In The Biggest Little Farm, we meet a host of characters: Todd the rescue dog, Emma the pig and Greasy the rooster as well as cows, snails, gophers, coyotes, bees, ducks, a cat, and on and on. These 200 acres in California—dusty, dead, dry soil when Molly Chester and her husband John, who directed and photographed this documentary, purchased them—upon which more than 200 varieties of food are farmed, are host to abundant life and much death. Animal lovers beware: On more than one occasion, John's head drops and he sighs and says "I'm going to have to put her down." Coyotes break into the chicken coops and wreak bloody havoc. Emma struggles mightily after a 17-piglet litter. It's a lot on the heart.

That's certainly what the Chesters are going for here. Molly, a chef and food blogger—there's not enough of her; John narrates—and John, a documentary cinematographer, decide to ditch their cramped Los Angeles life for a more expansive, tough-but-rewarding one. They start with a giant dirt patch, and with much help and time (the film begins in 2010), grow Apricot Lane Farms little by little, obstacle after obstacle, including a tree-snail invasion, gopher infestation and full-on wildfire. Molly is insistent that the farm be organic—no snail poison, for instance—and humane—no coyote traps. The moment John, pushed to the edge of his frustration, runs for a shotgun to take care of the latter is as tense a moment as any Oscar drama could offer. (And the coyote's the bad guy—lots of non-predators are also lost through the film's 90 minutes.)

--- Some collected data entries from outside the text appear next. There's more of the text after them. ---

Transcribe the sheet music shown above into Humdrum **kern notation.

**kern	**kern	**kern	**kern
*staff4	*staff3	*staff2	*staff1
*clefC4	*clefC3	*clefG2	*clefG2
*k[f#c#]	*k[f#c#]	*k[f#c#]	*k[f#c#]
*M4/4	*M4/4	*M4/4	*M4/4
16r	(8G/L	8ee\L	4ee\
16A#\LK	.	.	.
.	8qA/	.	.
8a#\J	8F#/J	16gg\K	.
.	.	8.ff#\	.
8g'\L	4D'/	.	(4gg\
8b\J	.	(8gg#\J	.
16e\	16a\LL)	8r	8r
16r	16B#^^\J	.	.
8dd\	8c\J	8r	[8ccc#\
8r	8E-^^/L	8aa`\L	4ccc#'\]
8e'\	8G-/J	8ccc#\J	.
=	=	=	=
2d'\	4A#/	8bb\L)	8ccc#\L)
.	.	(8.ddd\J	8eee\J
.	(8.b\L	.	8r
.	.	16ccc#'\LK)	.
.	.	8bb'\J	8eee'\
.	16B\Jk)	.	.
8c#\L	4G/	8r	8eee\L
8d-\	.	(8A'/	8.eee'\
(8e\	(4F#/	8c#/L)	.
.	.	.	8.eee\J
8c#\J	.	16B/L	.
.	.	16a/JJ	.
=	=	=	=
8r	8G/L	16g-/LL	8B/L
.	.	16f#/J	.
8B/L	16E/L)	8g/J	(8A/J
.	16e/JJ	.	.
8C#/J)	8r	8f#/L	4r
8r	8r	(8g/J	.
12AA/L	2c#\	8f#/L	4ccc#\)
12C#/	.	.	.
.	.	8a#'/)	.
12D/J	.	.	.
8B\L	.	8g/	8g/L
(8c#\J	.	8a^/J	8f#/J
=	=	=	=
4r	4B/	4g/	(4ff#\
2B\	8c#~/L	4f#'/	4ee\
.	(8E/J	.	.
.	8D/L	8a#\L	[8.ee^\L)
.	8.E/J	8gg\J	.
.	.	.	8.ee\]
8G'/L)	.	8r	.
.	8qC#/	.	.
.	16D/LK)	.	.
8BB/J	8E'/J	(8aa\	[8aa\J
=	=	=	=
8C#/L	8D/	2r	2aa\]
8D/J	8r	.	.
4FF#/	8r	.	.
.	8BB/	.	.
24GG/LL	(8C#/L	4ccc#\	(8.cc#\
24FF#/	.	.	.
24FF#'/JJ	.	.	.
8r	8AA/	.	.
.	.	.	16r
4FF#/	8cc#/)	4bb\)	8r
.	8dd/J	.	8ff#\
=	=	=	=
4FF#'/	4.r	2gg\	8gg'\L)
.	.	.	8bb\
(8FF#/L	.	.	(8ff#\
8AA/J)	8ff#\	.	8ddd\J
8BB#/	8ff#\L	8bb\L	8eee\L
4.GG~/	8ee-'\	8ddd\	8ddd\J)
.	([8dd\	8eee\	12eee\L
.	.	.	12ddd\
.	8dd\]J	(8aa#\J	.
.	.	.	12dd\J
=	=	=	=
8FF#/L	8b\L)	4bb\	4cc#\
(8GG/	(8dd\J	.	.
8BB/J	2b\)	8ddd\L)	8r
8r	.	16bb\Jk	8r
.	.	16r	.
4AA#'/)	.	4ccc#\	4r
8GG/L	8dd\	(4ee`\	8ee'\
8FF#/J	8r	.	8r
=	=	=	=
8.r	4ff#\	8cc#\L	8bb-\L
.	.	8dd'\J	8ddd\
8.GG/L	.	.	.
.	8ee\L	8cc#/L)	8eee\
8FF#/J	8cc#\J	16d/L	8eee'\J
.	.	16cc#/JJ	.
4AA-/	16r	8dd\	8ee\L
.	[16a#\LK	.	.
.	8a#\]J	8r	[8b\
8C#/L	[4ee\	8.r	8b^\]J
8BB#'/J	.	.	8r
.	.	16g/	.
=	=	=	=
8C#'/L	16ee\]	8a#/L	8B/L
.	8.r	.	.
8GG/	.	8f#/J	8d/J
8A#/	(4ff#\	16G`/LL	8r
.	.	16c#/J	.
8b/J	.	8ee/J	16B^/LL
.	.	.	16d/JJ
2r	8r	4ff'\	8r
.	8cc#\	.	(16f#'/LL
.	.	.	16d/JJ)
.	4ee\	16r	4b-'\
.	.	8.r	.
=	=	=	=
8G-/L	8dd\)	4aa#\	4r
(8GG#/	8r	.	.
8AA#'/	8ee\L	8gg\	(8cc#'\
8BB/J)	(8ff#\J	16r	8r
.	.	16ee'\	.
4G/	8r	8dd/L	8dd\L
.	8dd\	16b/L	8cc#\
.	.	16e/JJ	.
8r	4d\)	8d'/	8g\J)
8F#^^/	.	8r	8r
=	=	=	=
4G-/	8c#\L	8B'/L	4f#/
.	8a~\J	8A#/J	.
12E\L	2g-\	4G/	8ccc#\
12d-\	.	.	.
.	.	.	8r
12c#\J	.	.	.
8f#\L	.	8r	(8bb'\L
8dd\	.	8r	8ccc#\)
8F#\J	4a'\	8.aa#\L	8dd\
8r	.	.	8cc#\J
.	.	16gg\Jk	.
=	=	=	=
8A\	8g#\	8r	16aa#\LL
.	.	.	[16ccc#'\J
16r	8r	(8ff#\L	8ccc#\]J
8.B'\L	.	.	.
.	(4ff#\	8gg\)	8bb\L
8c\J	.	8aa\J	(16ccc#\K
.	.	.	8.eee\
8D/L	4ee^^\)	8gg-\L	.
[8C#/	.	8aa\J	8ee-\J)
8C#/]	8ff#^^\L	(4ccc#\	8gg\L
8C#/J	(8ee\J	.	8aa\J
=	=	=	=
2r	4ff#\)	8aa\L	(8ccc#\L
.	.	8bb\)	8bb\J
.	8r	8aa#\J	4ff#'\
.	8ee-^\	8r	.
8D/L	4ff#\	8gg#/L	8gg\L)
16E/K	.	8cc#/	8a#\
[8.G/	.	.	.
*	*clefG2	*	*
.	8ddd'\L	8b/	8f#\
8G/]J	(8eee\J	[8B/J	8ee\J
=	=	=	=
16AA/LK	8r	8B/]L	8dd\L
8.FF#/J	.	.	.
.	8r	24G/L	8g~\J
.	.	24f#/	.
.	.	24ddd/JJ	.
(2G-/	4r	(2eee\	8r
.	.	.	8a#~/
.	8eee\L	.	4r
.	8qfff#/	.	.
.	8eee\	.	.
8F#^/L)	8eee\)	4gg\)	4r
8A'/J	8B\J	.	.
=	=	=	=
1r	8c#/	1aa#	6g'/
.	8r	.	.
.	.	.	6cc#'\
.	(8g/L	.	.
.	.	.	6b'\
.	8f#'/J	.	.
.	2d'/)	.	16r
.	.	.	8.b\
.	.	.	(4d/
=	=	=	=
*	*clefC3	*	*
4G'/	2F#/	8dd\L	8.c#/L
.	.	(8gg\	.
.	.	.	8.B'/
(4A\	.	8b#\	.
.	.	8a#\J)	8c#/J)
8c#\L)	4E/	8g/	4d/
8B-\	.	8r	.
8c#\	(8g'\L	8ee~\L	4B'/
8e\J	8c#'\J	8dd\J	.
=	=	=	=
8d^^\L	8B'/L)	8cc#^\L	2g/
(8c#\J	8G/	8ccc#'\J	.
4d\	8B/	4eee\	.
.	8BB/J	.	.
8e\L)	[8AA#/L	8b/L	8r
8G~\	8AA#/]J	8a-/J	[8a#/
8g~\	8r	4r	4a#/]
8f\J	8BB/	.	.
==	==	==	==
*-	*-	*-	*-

An earnest idealism—cheerfully admitted in the narration—pushes the narrative through the farm's first decade and it's probably what has kept this operation going, because less dedicated (or more broke) new farmers would've quit by year two. In a time when technology and stuff are measures of success, The Biggest Little Farm offers up a more traditional view of life, existing from what the earth is able to give, in whatever form it may come.